Will we count his individual awards? Kobe is an All Star and NBA First Team regular, which means that he’s always amongst the top five players in the league. But he has only one regular season MVP award to his name, that too which was given to him more of a ‘career recognition’ award than for actually being best player in 2008 (when I felt that Kevin Garnett should’ve won it; my brother felt it should’ve been LeBron). Despite the long span of his dominance, Kobe has rarely been the absolute number 1 best player in the world. I’d say he probably was the clear best in the world from 2005-2007.
Will we measure him for his absolute peak? That peak was perhaps the 2005-06 season, when, surrounded by a bunch of ragtags in Laker uniforms around him, Kobe went berserk. He averaged 35.4 points per game, his career high. He scored 81 points in a game. He scored 62 points in three quarters against the Mavericks. He averaged 43.4 points through an entire month of January. Struggling in a mid-table side, he was not named MVP (Steve Nash was), but this was his finest year. How does his peak rank against the peaks of other greats? Of Michael Jordan’s many dominant seasons between 1987-1993, of Shaquille O’ Neal in 2000, of Tim Duncan in the early 2000s, of LeBron James the last few years, etc?

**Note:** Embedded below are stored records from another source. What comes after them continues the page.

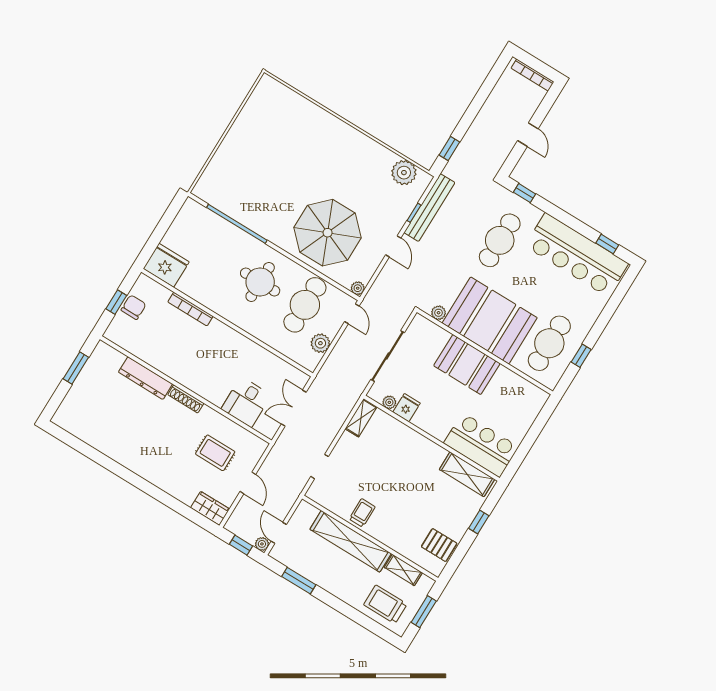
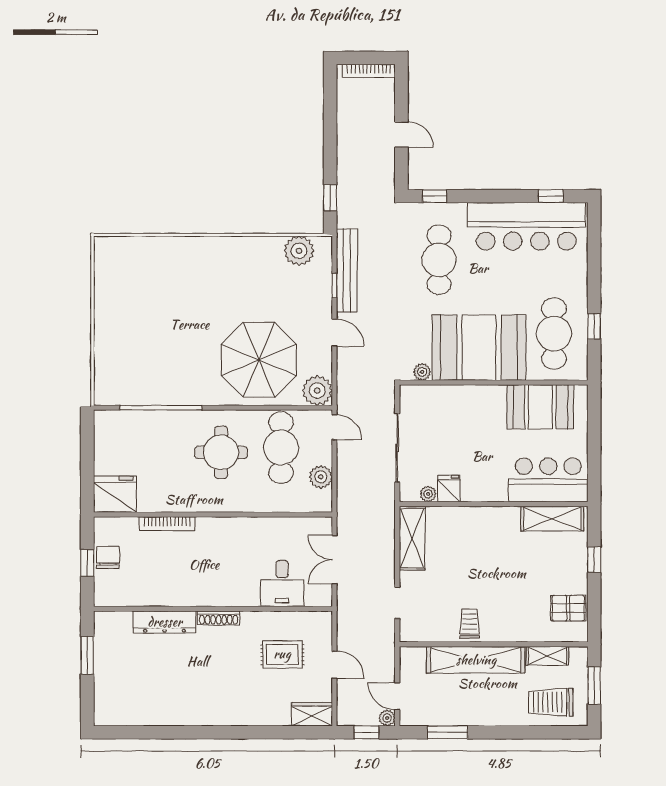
plant: (358, 288) -> (317, 391), width x1.88, depth x1.88
booth: (467, 365) -> (540, 407), moved
shelving: (361, 418) -> (412, 538), width x1.50, depth x1.33

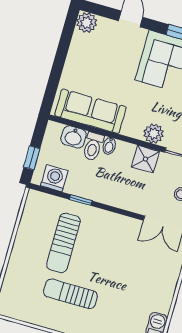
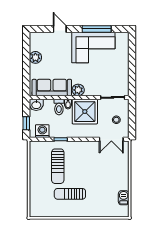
plant: (87, 23) -> (35, 57), moved
plant: (154, 134) -> (78, 90), moved
washbasin: (74, 137) -> (36, 105), moved
shower: (145, 159) -> (85, 112), width x1.86, depth x1.86

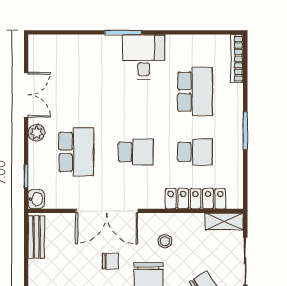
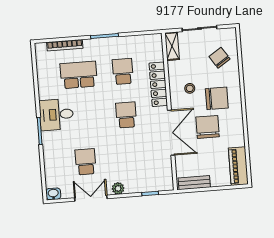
bookcase: (237, 59) -> (65, 45), moved
school desk: (76, 152) -> (86, 162), moved, width x0.54
washbasin: (36, 199) -> (53, 194), moved
locker: (196, 199) -> (158, 84), moved
chair: (111, 261) -> (208, 127), width x1.87, depth x1.87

Because of his transcendent, era-defying career, Kobe is becoming harder and harder to place. In many ways, he has played a secondary role to other players: being second to Shaq for most of his Championships, finishing second to Nash and LeBron in many MVP races, being second only to the greatest player of the game Michael Jordan in his approach to the game, collecting five Championships, ‘only’ two so far as the team’s best player (I say ‘only’ when relative to the likes of Jordan, Magic, Bird, etc.). Being second to LeBron in statistical dominance. So what does he do – and what does he keep doing – that makes him one of the greatest players of all time?
The answer dawned upon me when the Lakers faced the Thunder last week. The surge of Kobe’s ever-improving performances and his never-say-die attitude was adding up. The legacy was being padded, game after game after game. Early in this contest, Kobe hurt his elbow and had to take a trip to the locker room to get it checked out. Minutes later, to the surprise of absolutely nobody, he came back on the court to dominate the game. This wasn’t even that serious of an injury, but it marked just another day in the life of the NBA’s finest warrior. We had seen him do this before: seen him play through injury more than any other player of his time, seen him come back and finish games, seen him turn defeat into victory, seen him keep taking the hit and stay standing. The Lakers lost to the unstoppable Thunder that day but Kobe still finished with 30 points. A few games later, he had 42 points and 12 assists in a mesmerizing comeback win over the Hornets. A game later, he had 41 points and 12 assists in an equally memorable comeback win over the Raptors.
But it was that night against the Thunder that I realized that, when we make our ‘greatest ever’ lists and discuss Kobe, we won’t just talk about his Championships, his scoring records, or his individual accolades. We’ll talk about what truly makes him great: his drive to keep coming back, keep reaching higher, of staying hungry to get better, and better, and better; believing that – no matter his age or his health – he can defeat any given foe on any given night.
I feel like I’ve written the obituary of a career completed; but of course, Kobe isn’t close to being done yet.
When it’s all said and done, we won’t just count Kobe’s rings or his points. We’ll count the number of times he’s refused to back down.
And in Kobe Bryant’s unfinished basketball symphony, we’re still counting.